Suburban Dallas police departments are arming officers with ballistic helmets and body armor after the Dallas and Baton Rouge attacks on police.
Typically, if officers want military gear, they buy it themselves. But since the police attacks, several DFW departments have decided to spend hundreds of thousands of dollars to outfit officers with 'active shooter kits,’ including helmets, vests, shields, face masks and batons.
Plano police say it was an attack on police in 2004, years before the Dallas shooting, that got them thinking about getting stronger weapons and armor.
"We didn't have rifles at that time. We were going up against individuals who did,” said David Tilley. “We were clearly outgunned."
Three "takeover bandits" who were armed with automatic rifles had a rolling gun battle with Richardson and Plano police after robbing a bank and carjacking three drivers. A Plano officer dodged a bullet by inches.
After that, Plano police armed themselves with AR-15s, and talks began about getting better body armor.
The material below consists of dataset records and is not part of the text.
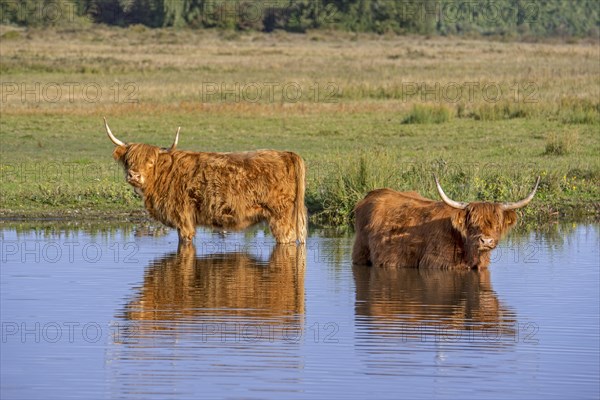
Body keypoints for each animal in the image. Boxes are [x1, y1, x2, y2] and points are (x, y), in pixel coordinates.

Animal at [105, 117, 308, 244]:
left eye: (150, 162)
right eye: (129, 160)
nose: (134, 175)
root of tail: (286, 154)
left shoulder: (183, 220)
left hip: (281, 217)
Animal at [354, 177, 540, 268]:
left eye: (497, 224)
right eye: (472, 224)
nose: (486, 241)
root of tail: (372, 194)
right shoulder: (435, 264)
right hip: (361, 254)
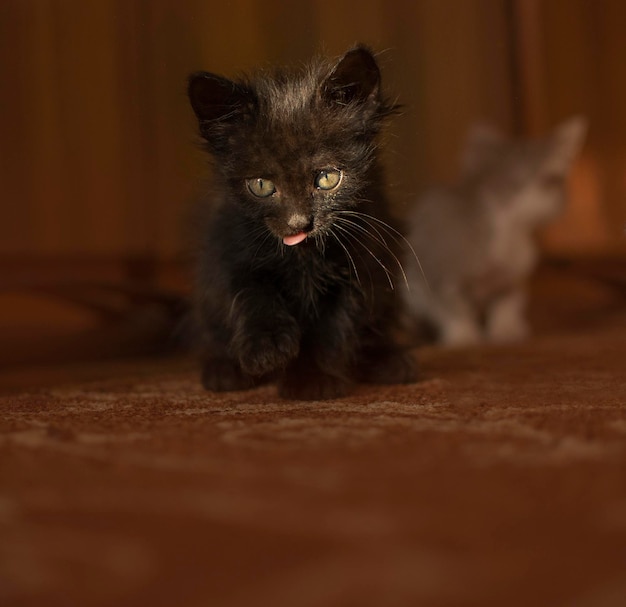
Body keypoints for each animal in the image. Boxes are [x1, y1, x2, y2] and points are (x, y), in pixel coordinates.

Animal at [188, 46, 416, 400]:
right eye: (261, 185)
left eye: (327, 178)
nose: (299, 223)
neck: (303, 257)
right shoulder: (228, 248)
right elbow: (249, 293)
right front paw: (265, 350)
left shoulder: (360, 269)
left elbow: (331, 330)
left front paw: (312, 379)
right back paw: (225, 371)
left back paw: (387, 362)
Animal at [402, 117, 588, 346]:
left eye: (553, 178)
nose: (548, 191)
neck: (507, 233)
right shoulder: (438, 270)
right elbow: (450, 304)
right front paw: (463, 335)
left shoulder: (512, 275)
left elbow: (508, 301)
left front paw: (505, 329)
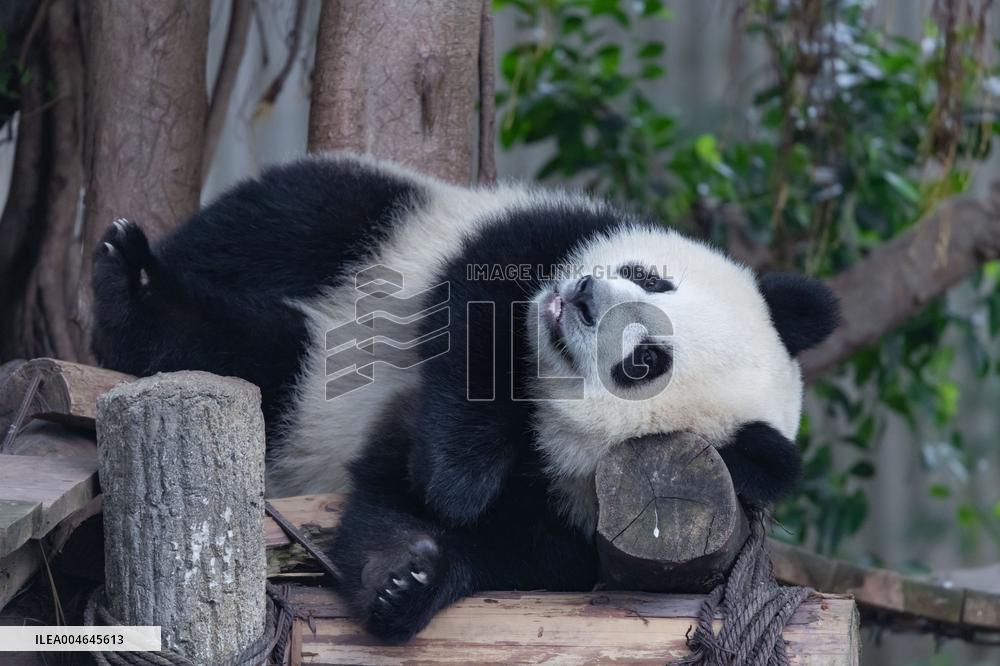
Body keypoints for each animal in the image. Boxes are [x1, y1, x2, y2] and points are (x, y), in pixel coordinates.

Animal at [91, 153, 839, 641]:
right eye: (651, 278)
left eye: (644, 363)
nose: (585, 296)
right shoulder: (533, 229)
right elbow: (483, 294)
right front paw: (456, 471)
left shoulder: (570, 513)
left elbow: (467, 536)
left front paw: (407, 578)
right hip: (385, 226)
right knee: (292, 220)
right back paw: (131, 281)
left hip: (289, 383)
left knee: (250, 352)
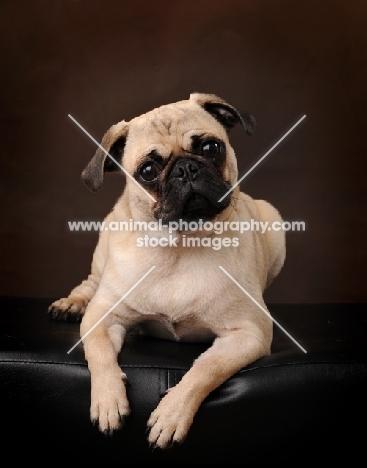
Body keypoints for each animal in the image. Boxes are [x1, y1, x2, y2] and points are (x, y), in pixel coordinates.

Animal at [47, 94, 288, 450]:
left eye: (211, 148)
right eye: (148, 171)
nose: (186, 168)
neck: (179, 246)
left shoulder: (249, 334)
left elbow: (206, 368)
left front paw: (172, 413)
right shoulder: (102, 317)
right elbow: (99, 354)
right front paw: (107, 401)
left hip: (273, 221)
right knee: (90, 283)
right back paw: (71, 303)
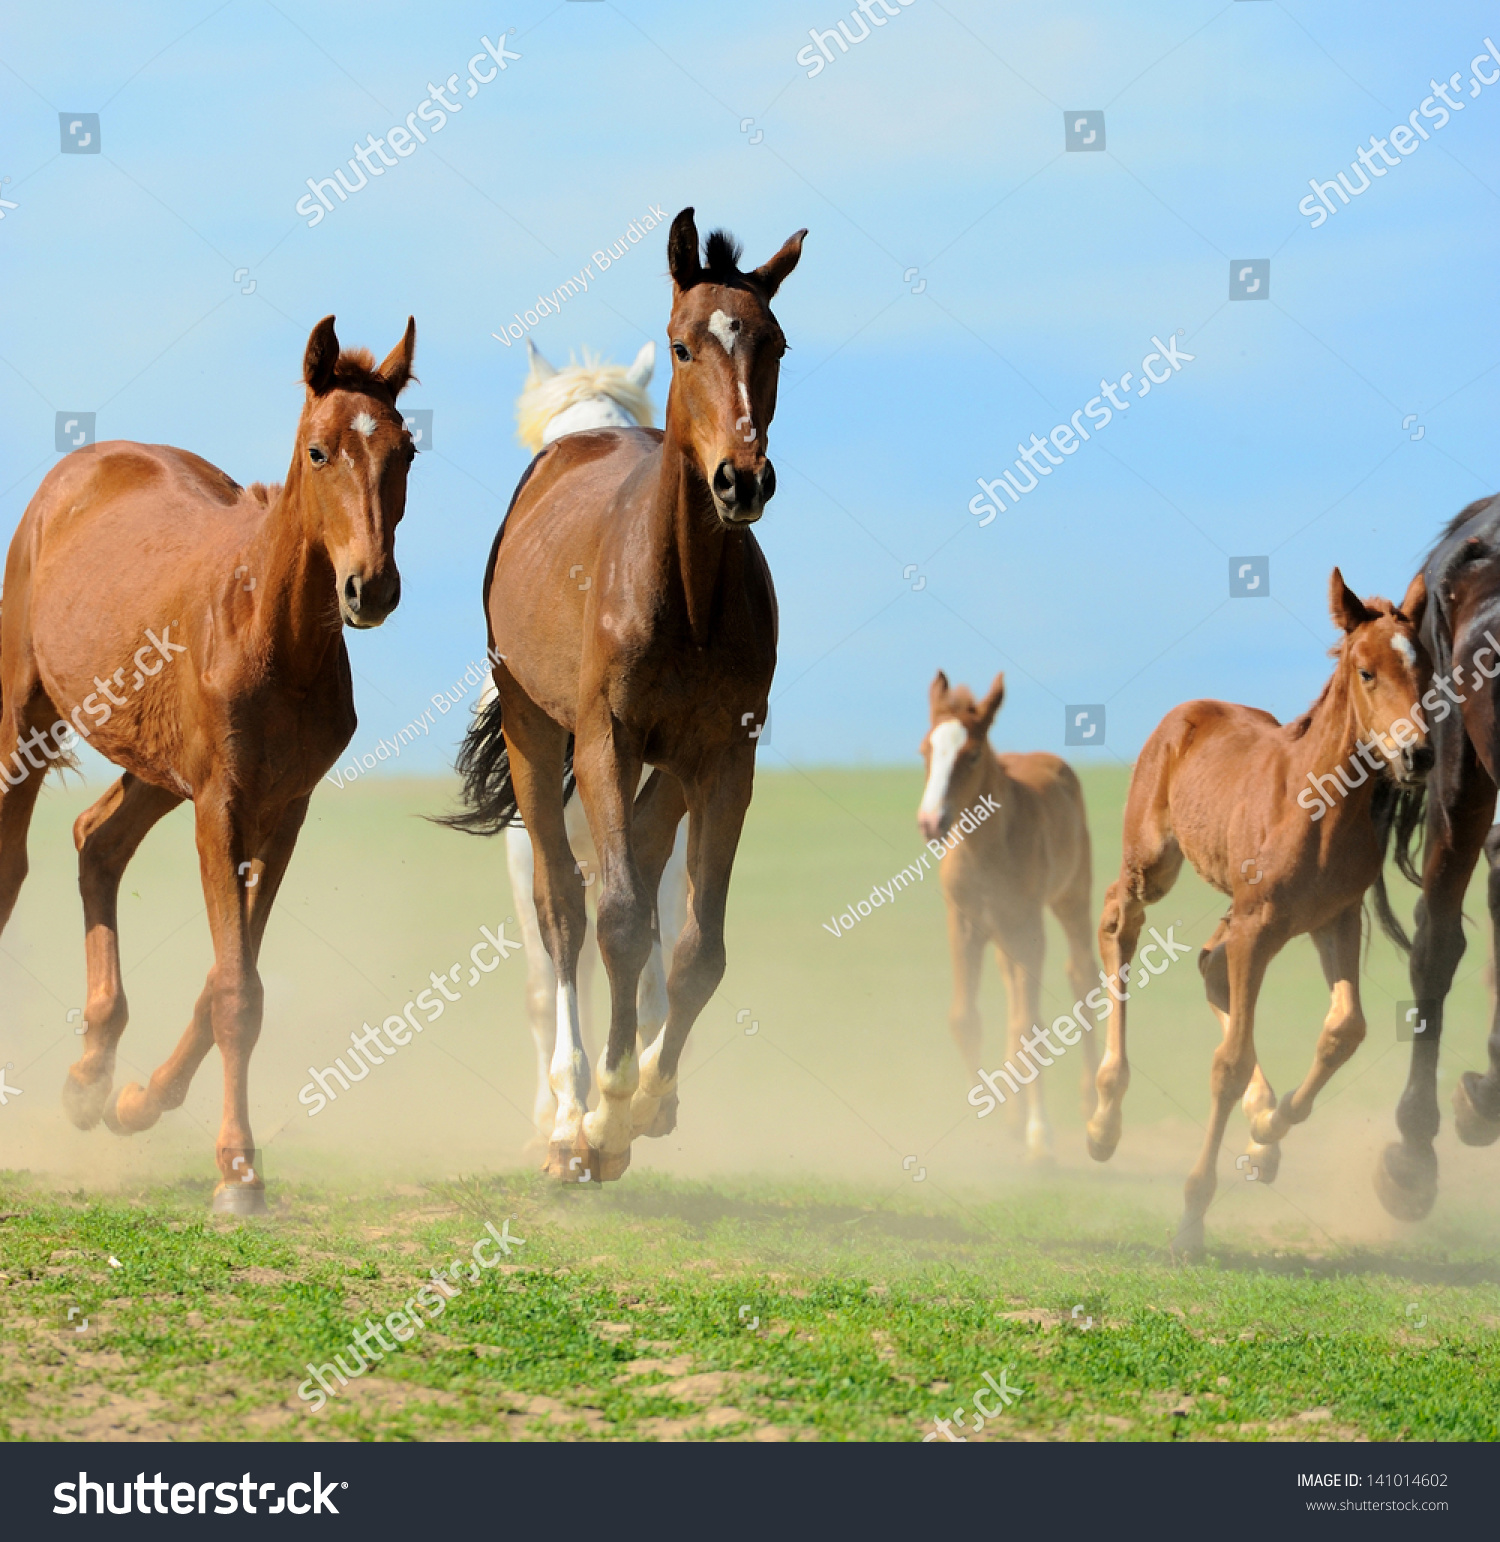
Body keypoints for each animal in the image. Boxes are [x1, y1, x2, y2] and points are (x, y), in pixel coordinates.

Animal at [12, 315, 418, 1213]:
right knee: (11, 858)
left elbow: (231, 980)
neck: (270, 636)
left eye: (405, 449)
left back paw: (91, 1078)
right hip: (23, 714)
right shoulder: (221, 807)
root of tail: (77, 471)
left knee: (98, 841)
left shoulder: (281, 812)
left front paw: (139, 1102)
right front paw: (237, 1170)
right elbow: (235, 990)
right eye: (319, 450)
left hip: (157, 770)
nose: (370, 590)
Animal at [444, 207, 805, 1181]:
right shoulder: (606, 742)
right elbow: (608, 922)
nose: (741, 480)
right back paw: (571, 1112)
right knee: (566, 918)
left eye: (774, 343)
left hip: (663, 780)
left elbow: (693, 950)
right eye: (684, 346)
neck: (682, 590)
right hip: (537, 747)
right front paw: (600, 1112)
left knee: (642, 905)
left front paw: (646, 1097)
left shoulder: (721, 759)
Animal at [918, 670, 1099, 1163]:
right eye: (925, 751)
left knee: (1083, 976)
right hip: (1002, 933)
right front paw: (992, 1119)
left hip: (1069, 900)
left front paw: (1041, 1138)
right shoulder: (963, 923)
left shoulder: (1026, 925)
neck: (984, 849)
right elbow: (965, 1017)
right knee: (1012, 990)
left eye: (972, 754)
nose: (931, 822)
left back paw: (1090, 1102)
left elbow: (1030, 1024)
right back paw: (1015, 1114)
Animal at [1089, 568, 1432, 1254]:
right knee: (1119, 919)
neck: (1319, 803)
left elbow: (1344, 1028)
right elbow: (1229, 1060)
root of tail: (1188, 710)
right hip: (1154, 860)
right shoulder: (1259, 924)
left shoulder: (1334, 918)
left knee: (1209, 966)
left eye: (1425, 665)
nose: (1418, 756)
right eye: (1366, 671)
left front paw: (1269, 1127)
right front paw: (1192, 1216)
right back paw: (1105, 1117)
"It was at that point that we started looking into these plate carriers."
The Plano City Council just approved the purchase of 350 sets of ballistic helmets, plates and vests for all of the department's sworn officers.
At the end of August, Allen Police will ask their city council to buy a hundred "active shooter kits" that include a helmet and armor.
Richardson police just ordered 160 similar sets, and McKinney police also plan to purchase military gear.
The vest Plano Police Spokesperson David Tilley wears now works for every day, but would not protect him from bullets shooting out of high-powered guns.
"We've always been classified as a very safe community,” said Tilley. “But what is happening in Dallas could happen here, and we have to be prepared."
The Frisco Police Department wants to equip each of their 200 officers with a ballistic helmet, plates and vest, plus riot gear and rifles, for about $400,000.
Tilley says a dozen or so Plano police officers have chosen to carry an AR-15 as their patrol weapon since the Dallas shooting. And as long as they are trained on the gun, it's an officer's prerogative to do so.
"We're at a disadvantage and we're failing our community and our ability to protect them,” said Tilley. “We have to be able to make sure we have the necessary weapons to keep our citizens safe."
A Collin County Sheriff's Deputy said the department has ordered every patrol deputy ballistic helmets, plates, vests and rifles.
David Tilley with the Plano Police Department also said he took calls from two other area departments asking for information about the equipment Plano police is ordering for their own departments.